H-3s allow US companies to provide training not available in the foreign national’s home country. The US company must ensure that foreign nationals won’t be placed in a position where, in the normal operation of the business, US workers would normally fill the role. They must also ensure that no productive employment is performed—except that incidental to the training. The application is reviewed to make sure the beneficiary does not already possess substantial training in the proposed area of training, that the beneficiary could not find the same training in their home country or any other country, that the training will prepare the beneficiary for work outside the US, and that the petitioner has the physical space and ability to train the foreign national. 

H-3s are admitted to the US for the length of their program but no longer than two years. Similar to a J-1, the H-3 beneficiary must always have the intent to leave the US after the training but in some instances there is an absolute requirement that they do so. If the full two years is spent in the US on the H-3, the beneficiary will not be allowed to change status to another visa category from within the US nor be readmitted to the US as an H or an L until after they have spent a full six months outside the US. 

Unlike the J-1 where the sponsor is the government-licensed agency, for H-3s the US company providing the training is the “sponsor/petitioner” and must file an application with US Citizenship & Immigration Services (USCIS) on behalf of the foreign national trainee. 

B-1

The B-1 can be used by a foreign national coming to the US to merely and exclusively observe the conduct of business or other professional or vocational activity. Foreign nationals must pay for their own expenses in this scenario. The B-1 is aimed at facilitating the ease of international travel for brief periods of stay under particular circumstances.

If the time needed for training in the US is ninety days or less and the foreign national is from a visa waiver country, an actual “visa” stamp does not need to be obtained. The foreign national can make a visa waiver entry utilizing ESTA. If the intended stay is over ninety days, a visa can be obtained directly from the US Embassy/Consulate in the foreign national’s home country.

There are also B-1s in lieu of H-3s where all the above H-3 rules apply but the foreign national will receive a salary from a foreign employer, not from a US source. At first glance, the differences between the three visa types might appear subtle—all three visa types permit foreign nationals to enter the US for a temporary period in order to participate in internships/training programs, allowing them to implement and share their new knowledge in their home country upon completion of the program. This chart, however, breaks down the differences of these visa types. (Please click on image below to open full chart in PDF.)

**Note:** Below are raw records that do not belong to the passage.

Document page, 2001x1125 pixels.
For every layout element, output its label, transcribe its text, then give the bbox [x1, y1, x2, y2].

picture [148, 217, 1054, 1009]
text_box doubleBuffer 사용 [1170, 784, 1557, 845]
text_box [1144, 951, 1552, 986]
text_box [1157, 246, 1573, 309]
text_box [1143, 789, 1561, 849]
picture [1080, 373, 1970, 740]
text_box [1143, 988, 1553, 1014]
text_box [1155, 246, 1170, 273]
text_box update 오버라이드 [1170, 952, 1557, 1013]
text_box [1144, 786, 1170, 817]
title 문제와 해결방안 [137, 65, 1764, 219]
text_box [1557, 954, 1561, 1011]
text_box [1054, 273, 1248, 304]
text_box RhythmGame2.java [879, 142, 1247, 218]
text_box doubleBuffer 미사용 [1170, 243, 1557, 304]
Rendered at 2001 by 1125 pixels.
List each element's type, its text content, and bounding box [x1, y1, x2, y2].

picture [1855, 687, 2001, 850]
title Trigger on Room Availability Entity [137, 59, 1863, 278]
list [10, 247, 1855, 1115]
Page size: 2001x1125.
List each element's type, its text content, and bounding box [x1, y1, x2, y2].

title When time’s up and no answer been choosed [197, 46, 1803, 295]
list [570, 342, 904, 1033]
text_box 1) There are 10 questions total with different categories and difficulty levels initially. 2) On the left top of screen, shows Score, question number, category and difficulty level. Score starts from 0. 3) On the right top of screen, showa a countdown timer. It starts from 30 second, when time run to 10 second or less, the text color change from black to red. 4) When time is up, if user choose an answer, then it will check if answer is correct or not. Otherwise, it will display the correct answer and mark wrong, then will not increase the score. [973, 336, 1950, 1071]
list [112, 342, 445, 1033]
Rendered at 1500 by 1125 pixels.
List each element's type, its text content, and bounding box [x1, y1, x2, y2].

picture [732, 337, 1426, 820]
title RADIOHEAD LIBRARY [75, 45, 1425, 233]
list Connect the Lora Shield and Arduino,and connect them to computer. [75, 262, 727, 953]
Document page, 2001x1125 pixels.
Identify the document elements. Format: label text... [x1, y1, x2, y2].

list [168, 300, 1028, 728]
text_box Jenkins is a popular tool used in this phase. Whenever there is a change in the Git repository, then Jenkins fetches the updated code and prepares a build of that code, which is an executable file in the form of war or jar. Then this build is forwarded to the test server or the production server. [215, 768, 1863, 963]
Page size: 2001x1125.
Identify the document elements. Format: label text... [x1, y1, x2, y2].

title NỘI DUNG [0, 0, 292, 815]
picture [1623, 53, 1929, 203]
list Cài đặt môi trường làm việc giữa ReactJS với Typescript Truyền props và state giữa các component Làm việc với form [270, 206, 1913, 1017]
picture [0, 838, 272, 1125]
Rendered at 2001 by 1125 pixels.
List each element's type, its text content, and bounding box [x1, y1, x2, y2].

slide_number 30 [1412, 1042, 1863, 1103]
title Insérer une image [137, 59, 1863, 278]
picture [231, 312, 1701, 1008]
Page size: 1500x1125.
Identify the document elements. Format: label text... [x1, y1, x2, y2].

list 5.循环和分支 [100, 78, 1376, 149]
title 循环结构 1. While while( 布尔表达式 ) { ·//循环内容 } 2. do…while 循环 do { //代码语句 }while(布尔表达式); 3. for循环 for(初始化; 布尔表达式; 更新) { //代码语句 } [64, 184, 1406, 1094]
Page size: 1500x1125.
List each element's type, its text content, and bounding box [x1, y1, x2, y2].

Internships are ingrained in American culture. Many years ago, we ourselves were interns (i.e., law clerks) for the summers between semesters of law school. Internships in the US are often an excellent way to open doors to new opportunities either in the US or abroad. For foreign nationals, they also allow a person to explore the intricacies of US company protocol and culture (such as mastering the art of water cooler gossip) and the greater US culture (such as the latest fine art exhibit at a local museum or the US National Parks). Sometimes this cultural experience can be just as valuable to an intern as the more work-specific skills learned in the office. Speaking of which, happy hour, anyone? Wings are half off!